1 representation is degenerate, and visually appears every bit a double-roofing of a line segment. Appearing when the minimum distance between the 2 edges is 0, this grade arises in several situations. This double-covering class is sometimes used for defining degenerate cases of another polytopes; for instance, a regular tetrahedron can exist seen as an antiprism formed of such a digon. Information technology can be derived from the alternation of a square (h{4}), every bit it requires two opposing vertices of said square to exist connected. When college-dimensional polytopes involving squares or other tetragonal figures are alternated, these digons are usually discarded and considered single edges.

A 2nd visual representation, infinite in size, is as two parallel lines stretching to (and projectively coming together at; i.e. having vertices at) infinity, arising when the shortest distance between the 2 edges is greater than zero.
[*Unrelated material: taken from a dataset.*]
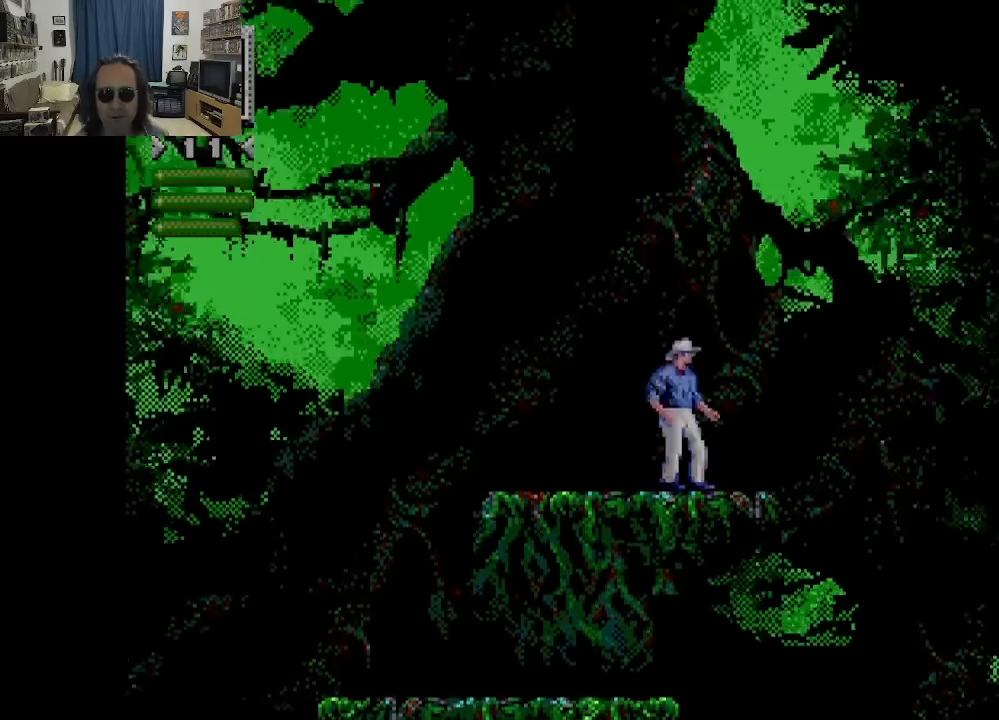
{"buttons": ["DPAD_RIGHT"], "left_stick": "center", "right_stick": "center", "events": [[133, "DPAD_RIGHT", "down"]]}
This form arises in the representation of some degenerate polytopes, a notable example existence the apeirogonal hosohedron, the limit of a general spherical hosohedron at infinity, composed of an infinite number of digons meeting at two antipodal points at infinity.^[1] All the same, as the vertices of these digons are at infinity and hence are not leap by closed line segments, this tessellation is normally not considered to be an additional regular tessellation of the Euclidean plane, even when its dual lodge-two apeirogonal tiling (infinite dihedron) is.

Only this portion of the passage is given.